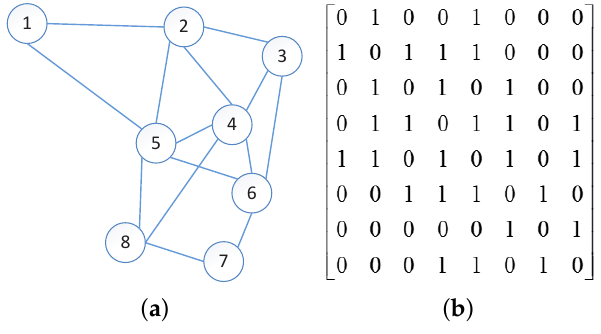
Figure 3. Diffusion Distance (DD): ( a ) Topological graph G 0 , ( b ) Adjacency matrix E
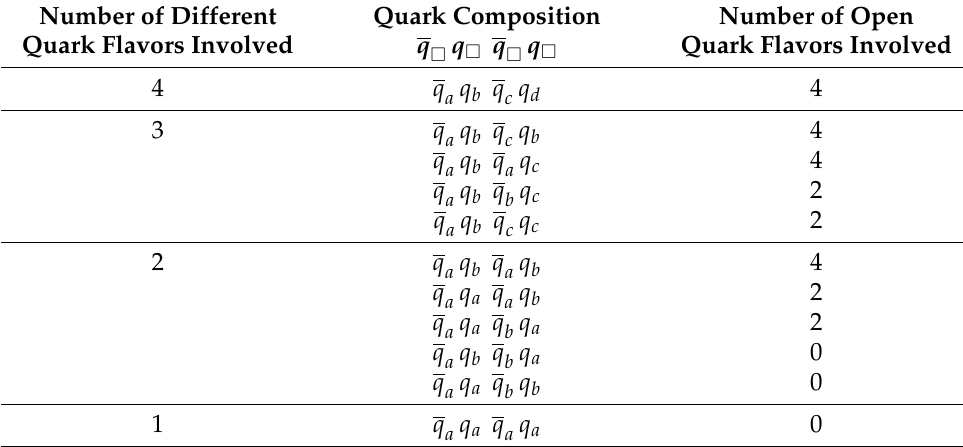
Table 1. Tetraquark states (3): Classification by different vs. open quark-flavor content a (cid:54) = b (cid:54) = c (cid:54) = d , open-flavor number referring to all flavors not counterbalanced by their antiflavors. (From Ref. [20]).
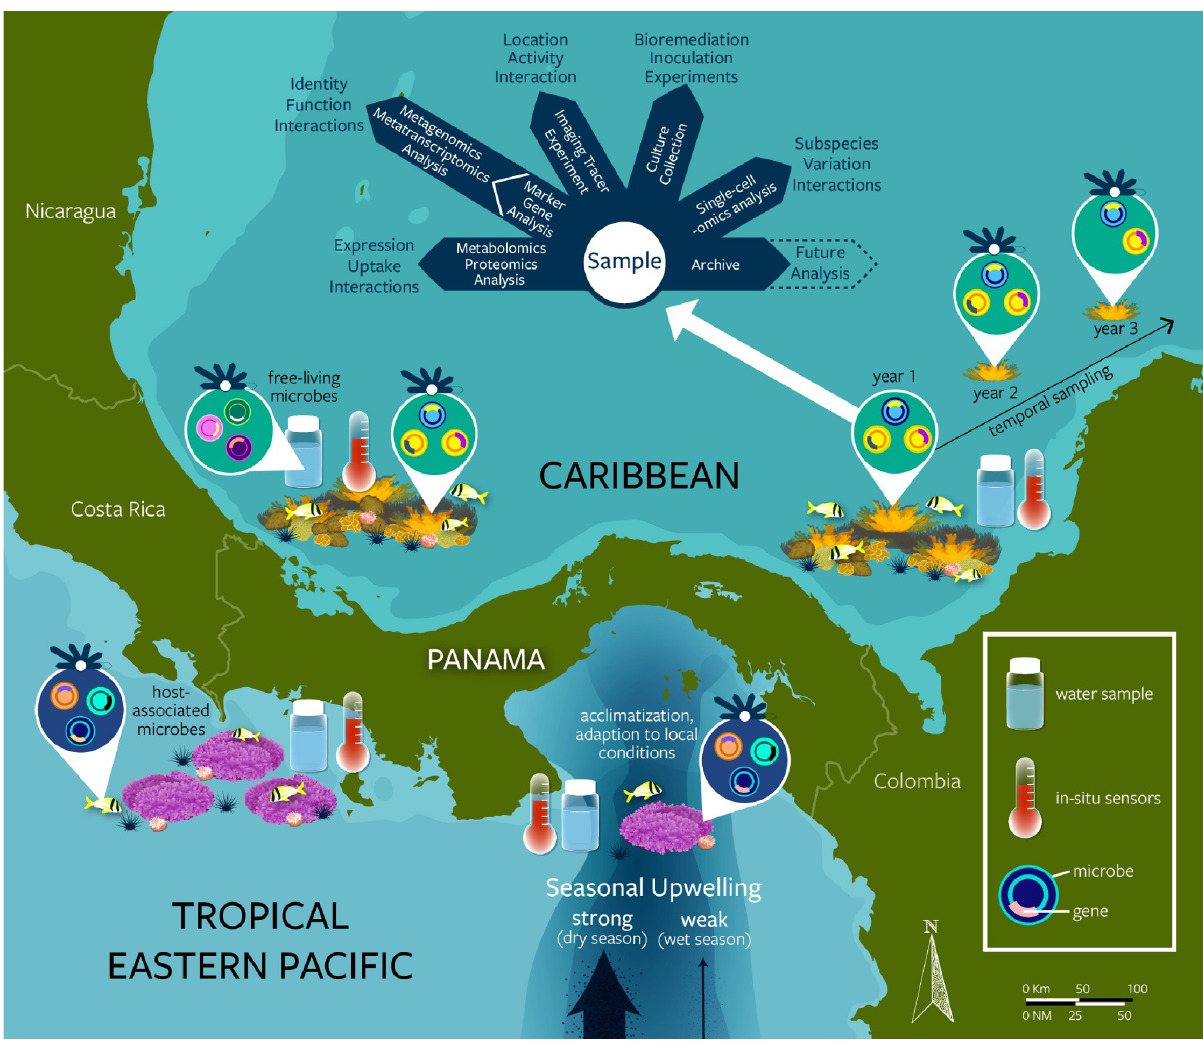
Fig 4. Methodological approach to leveraging a natural experiment, the Isthmus of Panama, for the long-term study of host–microbe ecology and evolution. Present-day organisms physically separated by the Isthmus of Panama are adapted to the distinct environmental conditions of the productive TEP and the oligotrophic Caribbean. In the Gulf of Panama of the TEP, organisms experience some of the most drastic annual fluctuations in temperature, pH, oxygen, salinity, and nutrients, due to intense seasonal upwelling. Conversely, the nearby Gulf of Chiriquı´of the TEP experiences weak to no upwelling due to trade winds being largely blocked by the Cordillera Central mountain range. Multidisciplinary and long-term research on hosts and associated microbes across these environmental spatiotemporal gradients, where decades of taxonomic, ecological, and evolutionary research can be leveraged, will help capture the dynamics of host–microbe interactions. TEP, Tropical Eastern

▸ **Exercise goal**
Wherever a picture appears in the material above, skip it and copy the rest without change.

▸ **Written answer**
Figure 3. Diffusion Distance (DD): ( a ) Topological graph G 0 , ( b ) Adjacency matrix E
Table 1. Tetraquark states (3): Classification by different vs. open quark-flavor content a (cid:54) = b (cid:54) = c (cid:54) = d , open-flavor number referring to all flavors not counterbalanced by their antiflavors. (From Ref. [20]).
Fig 4. Methodological approach to leveraging a natural experiment, the Isthmus of Panama, for the long-term study of host–microbe ecology and evolution. Present-day organisms physically separated by the Isthmus of Panama are adapted to the distinct environmental conditions of the productive TEP and the oligotrophic Caribbean. In the Gulf of Panama of the TEP, organisms experience some of the most drastic annual fluctuations in temperature, pH, oxygen, salinity, and nutrients, due to intense seasonal upwelling. Conversely, the nearby Gulf of Chiriquı´of the TEP experiences weak to no upwelling due to trade winds being largely blocked by the Cordillera Central mountain range. Multidisciplinary and long-term research on hosts and associated microbes across these environmental spatiotemporal gradients, where decades of taxonomic, ecological, and evolutionary research can be leveraged, will help capture the dynamics of host–microbe interactions. TEP, Tropical Eastern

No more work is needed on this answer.